→ Excerpt to read
========================
To quote Wikipedia (here): “Stable Diffusion is a deep learning, text-to-image model released in 2022. It is primarily used to generate detailed images conditioned on text descriptions, though it can also be applied to other tasks such as inpainting, outpainting, and generating image-to-image translations guided by a text prompt.”. This of course sounds nice, but what makes it special and how can you use it?
What makes Stable Diffusion special?
The dataset
The Stable Diffusion model was trained on three subsets of LAION-5B: laion2B-en, laion-high-resolution, and laion-aesthetics v2 5+. These datasets have been scraped from the web and are available for download (here). This sets Stable Diffusion apart from for example DALL-E and Midjourney where the datasets are not publicly available.
The model
The model is publicly available here and here. Again in contrast to most of the competition. This means you can do things like add additional material for training (such as with Dreambooth) to for example change the context of an object. You can also alter the code yourself and for example disable the NSFW check or disable adding of a hidden watermark by the Stable Diffusion software.
Running locally
Also there is a large community around Stable Diffusion which create tools around the model such as Stable Diffusion WebUI or the previously mentioned Dreambooth. Since the model is publicly available, you can also run it yourself on your laptop for free and you don’t need to depend on the services of a third party to offer this as a SaaS solution.
Features
Text to image generation
You can use a prompt to indicate what you want to have created. You can give weights to specific words in the prompt. The weight can also be negative for things you don’t want to see in your output. The prompt usually contains things like the object or creature you want to see and the style. For example the below image I generated for my daughter of 5 years old;
The prompt used for the above image was;
“a beautiful cute fluffy baby animal with a fantasy background, style of kieran yanner, barret frymire, 8k resolution, dark fantasy concept art, by Greg Rutkowski, dynamic lighting, hyperdetailed, intricately detailed, trending on Artstation, deep color, volumetric lighting, Alphonse Mucha, Jordan Grimmer”
========================
→ Data extract

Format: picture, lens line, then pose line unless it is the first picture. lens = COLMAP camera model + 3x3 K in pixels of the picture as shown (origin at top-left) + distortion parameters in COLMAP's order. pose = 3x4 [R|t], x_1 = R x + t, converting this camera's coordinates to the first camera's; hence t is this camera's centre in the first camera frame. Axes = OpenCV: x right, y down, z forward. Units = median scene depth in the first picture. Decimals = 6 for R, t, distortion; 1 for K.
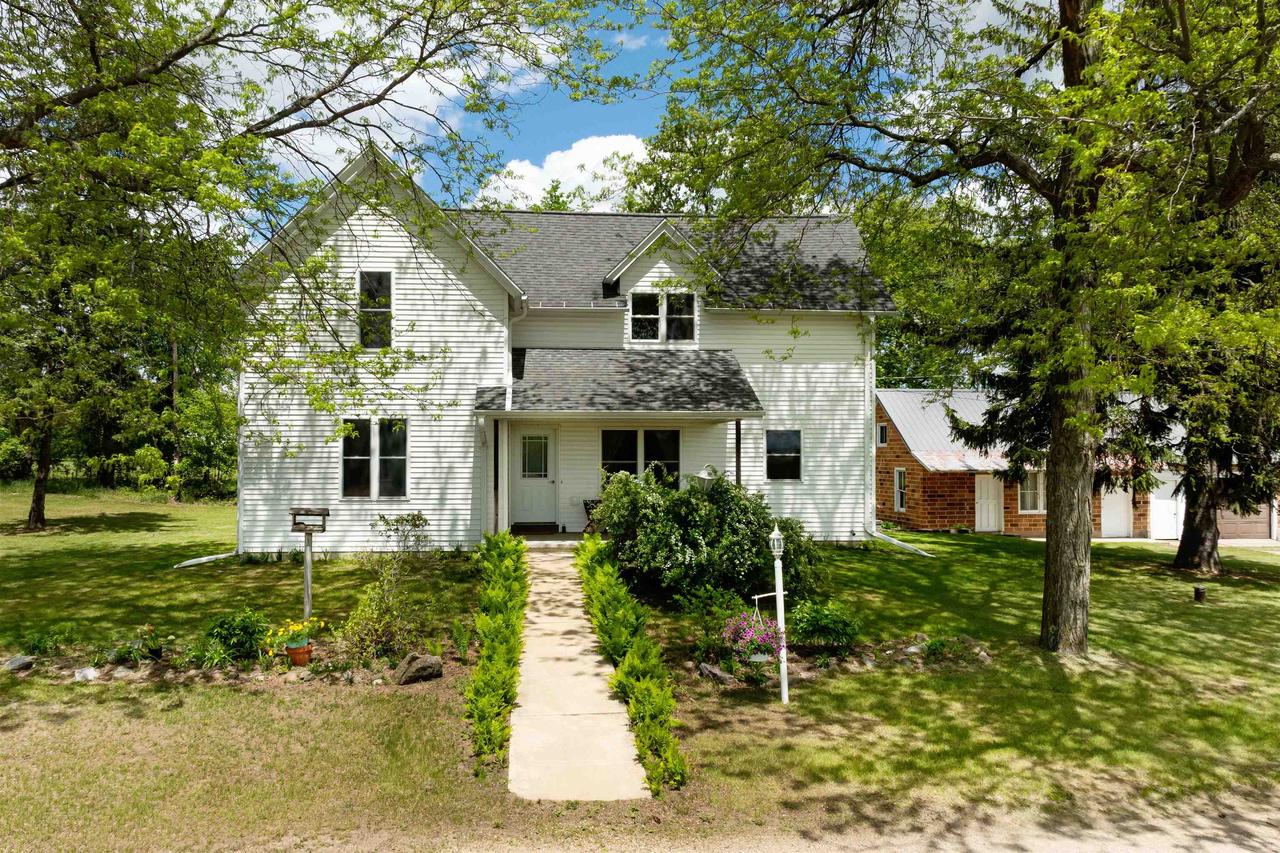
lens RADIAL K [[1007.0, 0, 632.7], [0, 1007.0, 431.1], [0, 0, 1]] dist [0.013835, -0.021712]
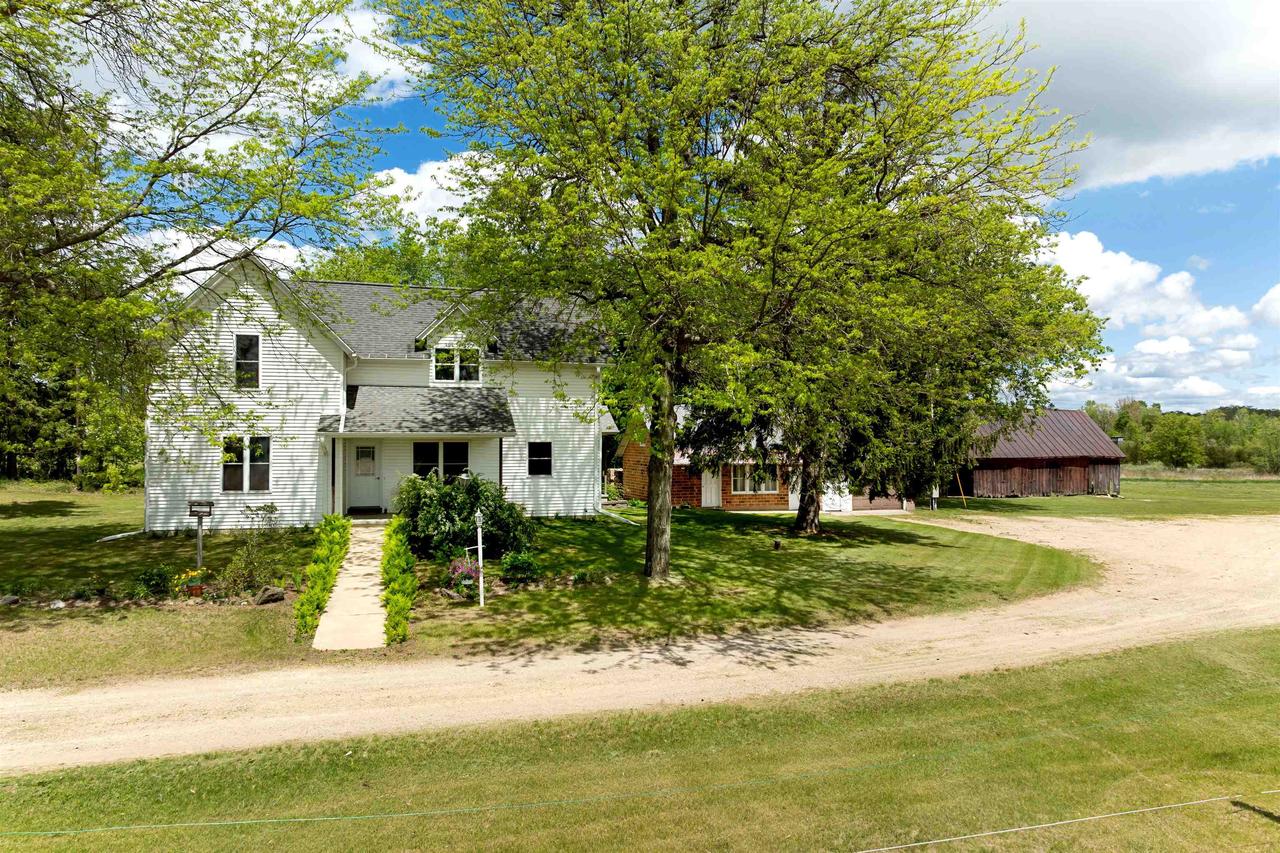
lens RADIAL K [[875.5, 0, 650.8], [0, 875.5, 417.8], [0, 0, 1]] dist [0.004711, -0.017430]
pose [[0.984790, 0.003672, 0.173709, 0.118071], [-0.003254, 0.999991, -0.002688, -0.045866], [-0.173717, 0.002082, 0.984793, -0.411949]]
========================
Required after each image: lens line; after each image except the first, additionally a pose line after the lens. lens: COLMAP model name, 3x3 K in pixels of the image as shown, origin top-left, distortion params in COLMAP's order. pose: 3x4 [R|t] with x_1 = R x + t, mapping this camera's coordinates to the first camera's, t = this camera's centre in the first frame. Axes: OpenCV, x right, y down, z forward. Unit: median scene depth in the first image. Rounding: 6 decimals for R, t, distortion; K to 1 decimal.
========================
→ Questions
1. Translate this sentence from the Stable Diffusion article into Spanish: "You can give weights to specific words in the prompt."
2. Carry on the Stable Diffusion article, starting after its final sentence.
You won't need the data for any of this.

→ List of answers
1. Puedes asignar pesos a palabras específicas del prompt.

2.
Image to text / CLIP interrogation
You can ask the model what it sees in a picture so you can use this text to generate similar images. This is called CLIP interrogation and can be done for example here.
Inpainting
You can replace a part of an image with something else. For example in the below image I’ve replaced the dog on the bench with a cat (I prefer cats).
Outpainting
You can ask the model to generate additional areas around an existing image. For example below is a picture of me. I asked Stable Diffusion to generate a body below my head.
There is even a complete web interface Stable Diffusion Infinity to help you do this on a canvas;
Upscaling
You can upscale images to add detail. This allows you to create infinite zoom effects.
This is not an actual infinite zoom but the model adds detail. If for example I upscale a low resolution image of myself, the end result will not be me but something which kinda looks like me.
How to use?
Night Cafe Studio
The easiest way to start is by playing around in Night Café Studio. For this you don’t need to setup anything locally and you can get a bit of a feel about what Stable Diffusion is and how it works. When you start to use it more often, they require you to pay but you can get some free credits daily and by participating in the community.
Running locally
If you want to run Stable Diffusion locally, you can use the following WebUI here. How to get it running on if described for Google Colab, local Windows and Mac (untested).
When you’ve started the UI, you can use the various settings to generate images;
There is also Stable Diffusion Infinity which is specialized in outpainting. You can download it here or try it online here.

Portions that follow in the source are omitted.